I am having a really hard time with how to do this I would love to do This with my kids but I DONT SPEAK FRENCH I am born and raised in an english only home and dont want my kids to have the same disadvantage. I am trying to teach them french and they are very good at sign language and I actually find it very helpful for translation of ideas as it helps them be more hands on and if they understand one thing in english and sign i can sign it when i say it in french and it seems to help comprehension. If anyone has helpful hinst on how to learn and teach a language at the same time PLEASE let me know!! thanks
my basic idea at this point is speak everything that I can in french only to my kids and they are doing really well with that but I wish that I had more conversational skills for talking to them.

Princessclem, that is exactly what I am doing in Chinese. I am learning it along with my son, trying to stay a step ahead (though when he came from China at 22 mos he probably was miles ahead of me in comprehension… I think he’s lost that advantage now though).

I just do like you are doing. When I learn something new I try to integrate it in our daily lives: naming body parts saying “I wash your leg, I wash your arm, I wash your face” etc and then same with drying. Playing hide and seek in the park: there is a popular chinese children’s song that goes “looking for a friend, looking for a friend. I found a friend”, so I use the same vocab hiding behind trees with him. We watch Dora dvds in Chinese together, me with a dictionary, and I repeat sentences and words to make it more concrete for him. We listen to chinese songs together and then I sing them when we are out with stroller. I ask him if he wants food (cheese, bread, “more”, whatever) in chinese etc. We count in English, French and Chinese. We name colors in all three languages (here we speak English mostly at home, and French in the street since it is the dominant language).

And great for you for discovering how wonderful and practical sign language is when introducing another language! That is what I did with my son a lot, and still do for words he seems unsure of… it is much easier to incorporate the sign while vocalising a word, than by switching between two languages… you can do it simultaneously and it doesn’t interfere, and I do think, like Baining says, that involving the body helps in learning.

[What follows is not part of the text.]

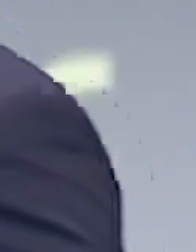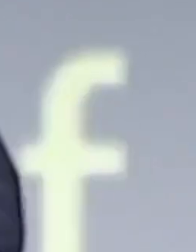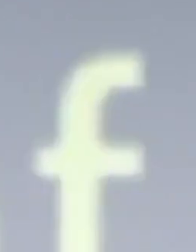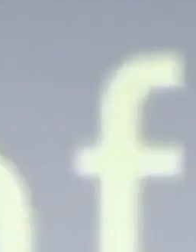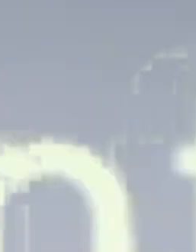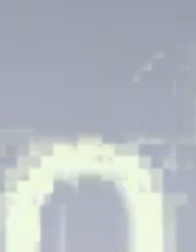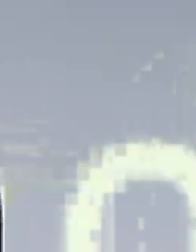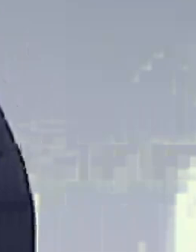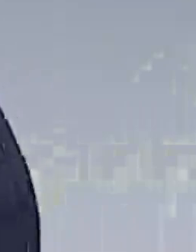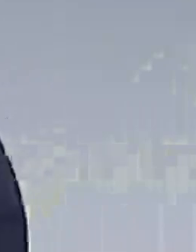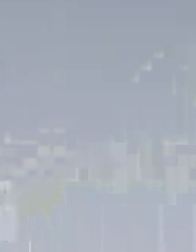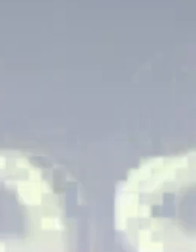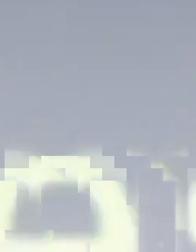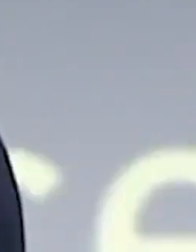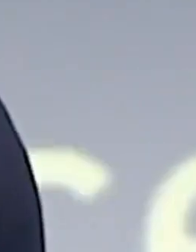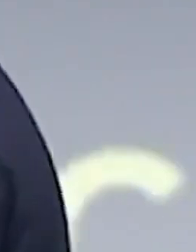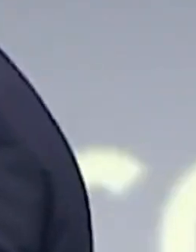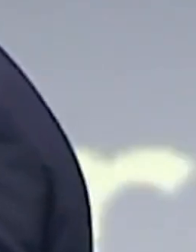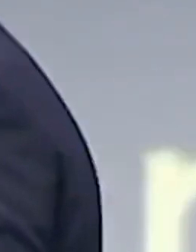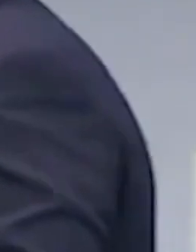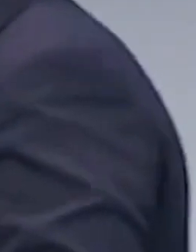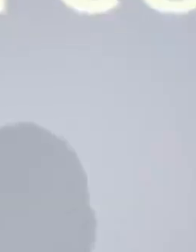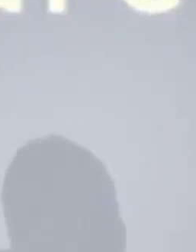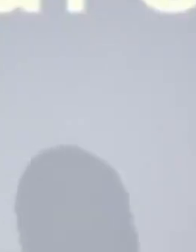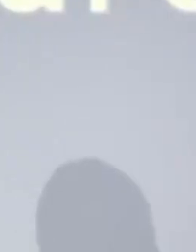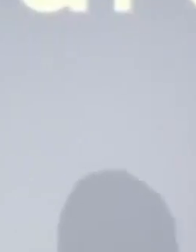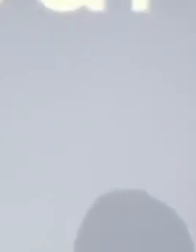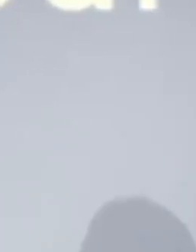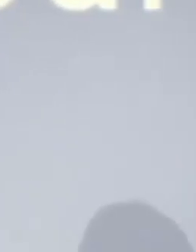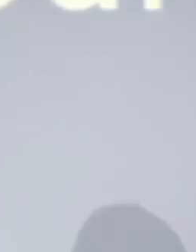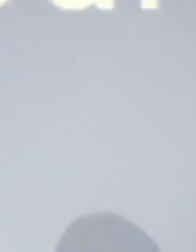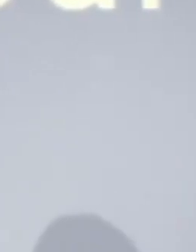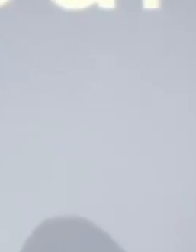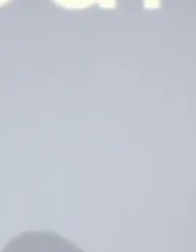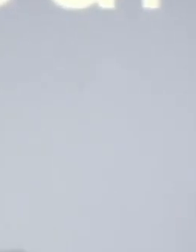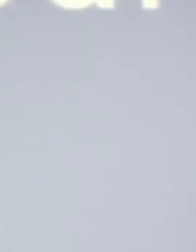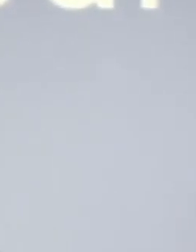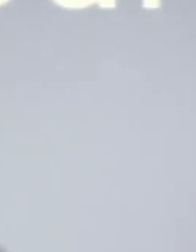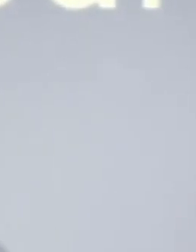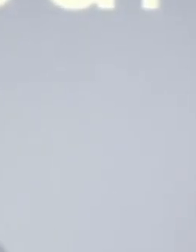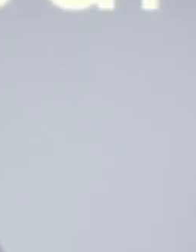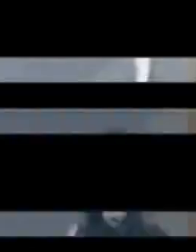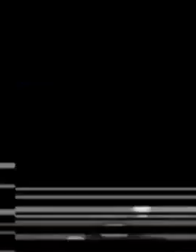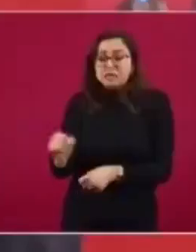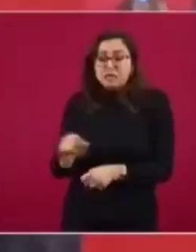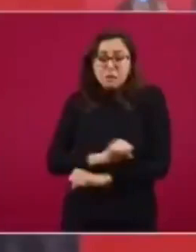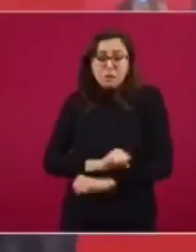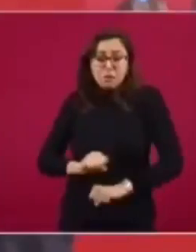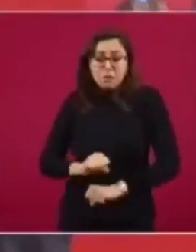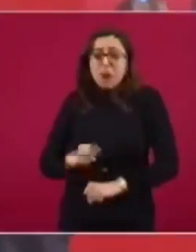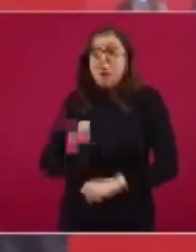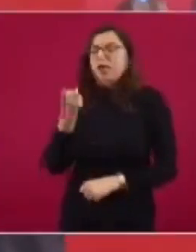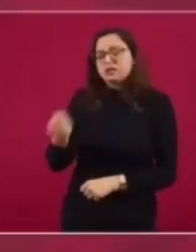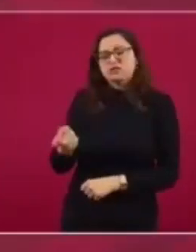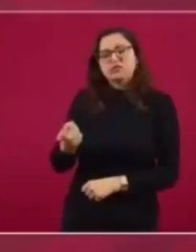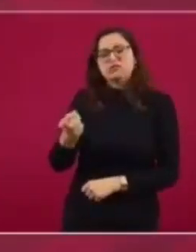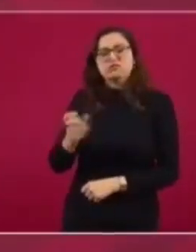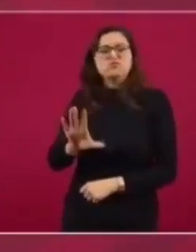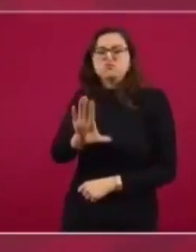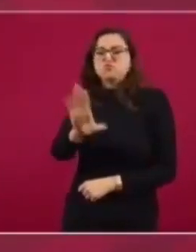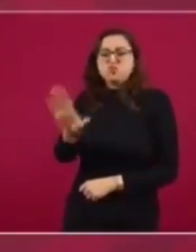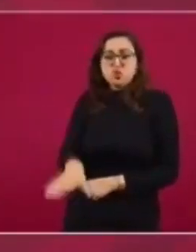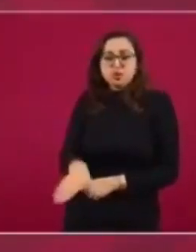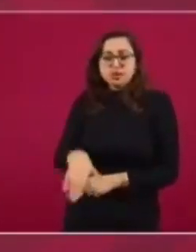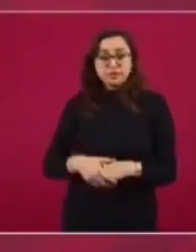Felipe Calderón, le atribuyó la muerte de Ernestina a un problema estomacal crónico. En palabras de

Sounds like you’re doing great! And whenever anyone says that it’s not the right way, or not enough or whatever, I remind them I am now pretty bilingual in French and never had any parent speak it, and started learning it in Grade 7 at 11 yrs old. And knew NO ONE in my surroundings who spoke it til I was 19 and moved here. So I think that anything we do is great and an improvement on nothing! Keep it up and let us know how it goes. And btw you can check out my blog… we are learning Chinese not French as a language the parent and child are learning together, but a lot may be applicable.